The Airplane Flew North And East Of PVU And Into Slate Canyon Toward Rising Terrain

Location: Provo, UT Accident Number: WPR24FA035
Date & Time: November 14, 2023, 10:08 Local Registration: N3971L
Aircraft: Cessna 172G Injuries: 1 Serious
Flight Conducted Under: Part 91: General aviation – Personal

On November 14, 2023, about 1008 Mountain standard time (MST), a Cessna 172G, N3971L, was substantially damaged when it was involved in an accident near Provo, Utah. Both pilots were fatally injured, and the passenger sustained serious injuries. The airplane was operated as a Title 14 Code of Federal Regulations Part 91 personal flight. 

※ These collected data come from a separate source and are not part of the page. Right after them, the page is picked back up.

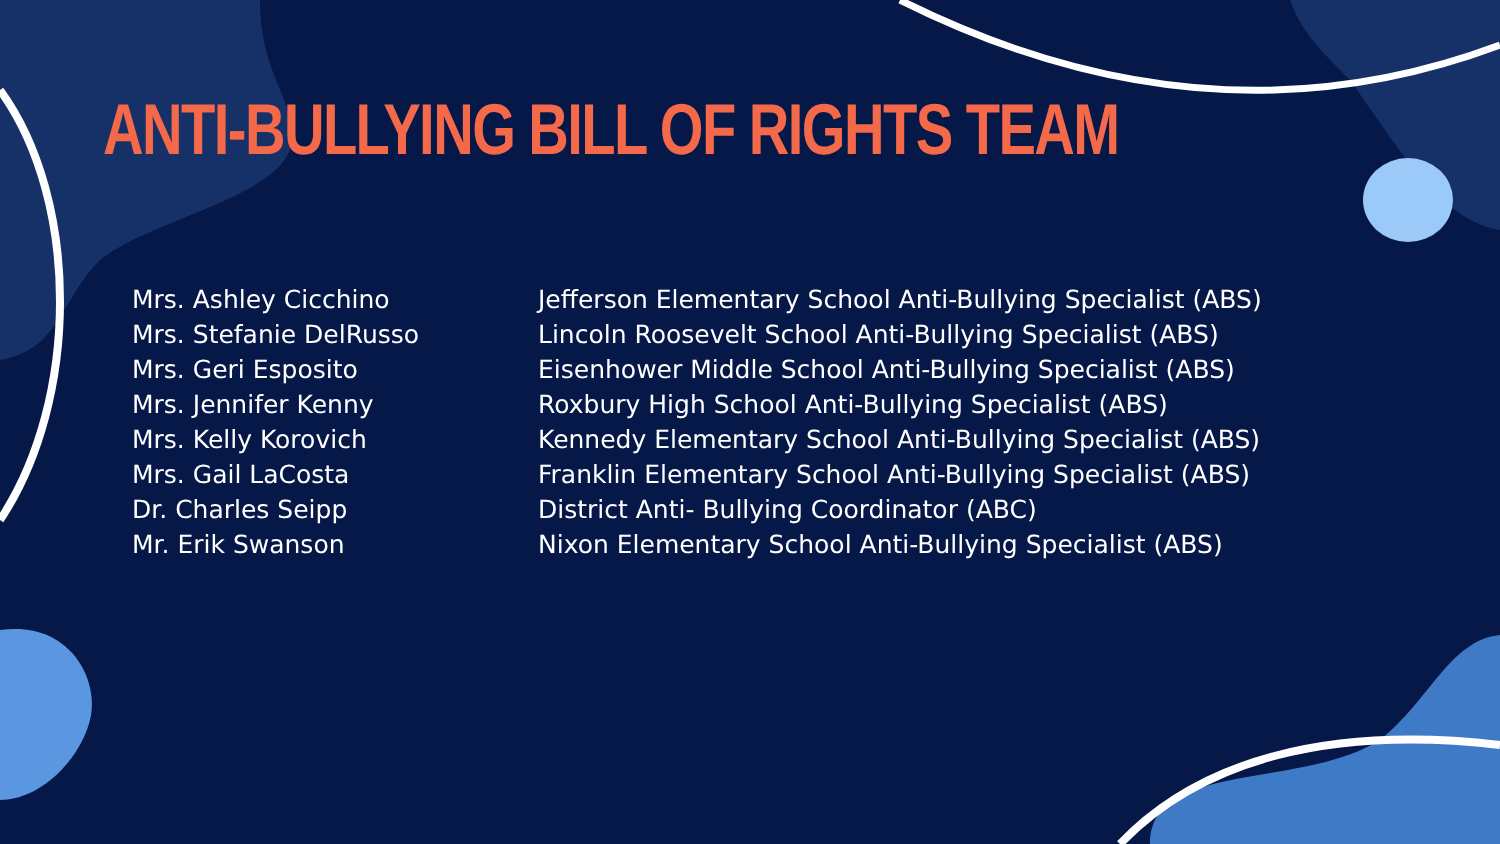ANTI-BULLYING BILL OF RIGHTS TEAM
Mrs. Ashley Cicchino
Mrs. Stefanie DelRusso
Mrs. Geri Esposito
Mrs. Jennifer Kenny
Mrs. Kelly Korovich
Mrs. Gail LaCosta
Dr. Charles Seipp
Mr. Erik Swanson
Jefferson Elementary School Anti-Bullying Specialist (ABS)
Lincoln Roosevelt School Anti-Bullying Specialist (ABS)
Eisenhower Middle School Anti-Bullying Specialist (ABS)
Roxbury High School Anti-Bullying Specialist (ABS)
Kennedy Elementary School Anti-Bullying Specialist (ABS)
Franklin Elementary School Anti-Bullying Specialist (ABS)
District Anti- Bullying Coordinator (ABC)
Nixon Elementary School Anti-Bullying Specialist (ABS)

The passenger reported that they were flying from Spanish Fork Municipal Airport/Woodhouse Field (SPK), Utah, to Driggs/Reed Memorial Airport (DIJ), Driggs ID. He believed that the pilot’s intent was to maneuver and to remain outside of the Provo Municipal Airport (PVU) Class D airspace as well as the Salt Lake City Class B Airspace. According to Automatic Dependent Surveillance Broadcast (ADS-B), shortly after takeoff, the airplane flew north and east of PVU and into Slate Canyon toward rising terrain. The passenger further reported that he was unable to discern any dialogue between the pilot and copilot regarding the rationale behind the pilot’s decision to fly eastward into the canyon. He also noted windy conditions in the canyon, that he heard the airplane’s stall warning horn, and that the plane was in a nosehigh attitude before it hit trees. 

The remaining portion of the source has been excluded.